В отеле Эмма водит носиком, зевает и наконец дает себе поспать. Корделия кладет ее в автокресло и оглядывается в поисках одеяльца.
— Думаю, сойдет, — Мисти скидывает с себя черную цветочную шаль и накрывает ею малышку. Эмма сжимает бархатистый край пальчиками.
— Кажется, ей нравится, — улыбается Корделия. Она берет белое вязаное одеяльце в руки и пристально смотрит на вышитое имя. Что могло толкнуть людей, которые, вероятно, очень ждали появления Эммы, в итоге от нее отказаться? — Не знаю, что с ним делать.
— Оставь. Это все, что связывает Эмму с родителями. Думаю, это важно.
— Может, жить в неведении проще?
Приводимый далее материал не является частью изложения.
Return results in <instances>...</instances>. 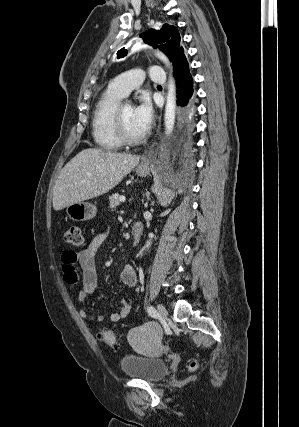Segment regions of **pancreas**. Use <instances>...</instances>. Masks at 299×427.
I'll return each instance as SVG.
<instances>
[{
	"label": "pancreas",
	"instance_id": "1",
	"mask_svg": "<svg viewBox=\"0 0 299 427\" xmlns=\"http://www.w3.org/2000/svg\"><path fill=\"white\" fill-rule=\"evenodd\" d=\"M119 205H120L119 195L118 194H113L109 198V208L111 210H114Z\"/></svg>",
	"mask_w": 299,
	"mask_h": 427
}]
</instances>
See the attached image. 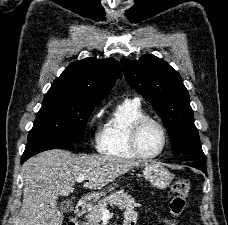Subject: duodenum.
<instances>
[{"label": "duodenum", "mask_w": 228, "mask_h": 225, "mask_svg": "<svg viewBox=\"0 0 228 225\" xmlns=\"http://www.w3.org/2000/svg\"><path fill=\"white\" fill-rule=\"evenodd\" d=\"M88 201L85 199H80L76 202L74 207V213L72 218L69 220L67 225H82V216L87 210ZM124 225H135L134 220L131 218L125 219Z\"/></svg>", "instance_id": "410a0bca"}]
</instances>
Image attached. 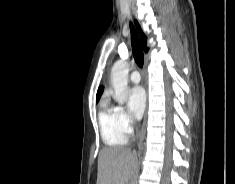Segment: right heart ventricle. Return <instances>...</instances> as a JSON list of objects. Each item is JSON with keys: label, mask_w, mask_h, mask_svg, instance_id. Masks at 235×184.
Instances as JSON below:
<instances>
[{"label": "right heart ventricle", "mask_w": 235, "mask_h": 184, "mask_svg": "<svg viewBox=\"0 0 235 184\" xmlns=\"http://www.w3.org/2000/svg\"><path fill=\"white\" fill-rule=\"evenodd\" d=\"M98 123L101 137L107 148L101 153L100 159L105 161L113 158L128 142V136L122 131L114 107L102 105L98 112Z\"/></svg>", "instance_id": "obj_1"}]
</instances>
Не знать своего прошлого, чтобы не болело, — Корделия опускает голову на плечо Мисти. От кончиков пальцев до самой макушки ею овладевает такое сильное тепло.
— Мне кажется, ковен постарается дать Эмме все, чтобы перекрыть прошлое. Мне ведь дал, — она украдкой смотрит на Корделию. — И тебе тоже. Потому что быть брошенной обидно, но быть принятой все равно важнее.
— Может, ты и права, — кивает Корделия. — Только однажды она все равно спросит о своем прошлом.
— Конечно, спросит. Спросит, и ей расскажут, что за ней через полстраны отправилась сама Верховная, потому что она особенная. В смысле, Эмма, — Мисти отводит стеснительный взгляд. — И это куда важнее.
— Ты всегда знаешь, как поддержать, Мисти, — Корделия улыбается, наблюдая, как маленькая ведьма ворочается в кресле и хмурит брови. Мисти приятно ощущать Корделию рядом, и отчего-то все, что происходит в комнате сейчас, напоминает дом.
— Мне не сложно.
Ближе к обеду Корделия уезжает на заправку. Мисти остается с Эммой наедине. Впереди обратная дорога в Новый Орлеан.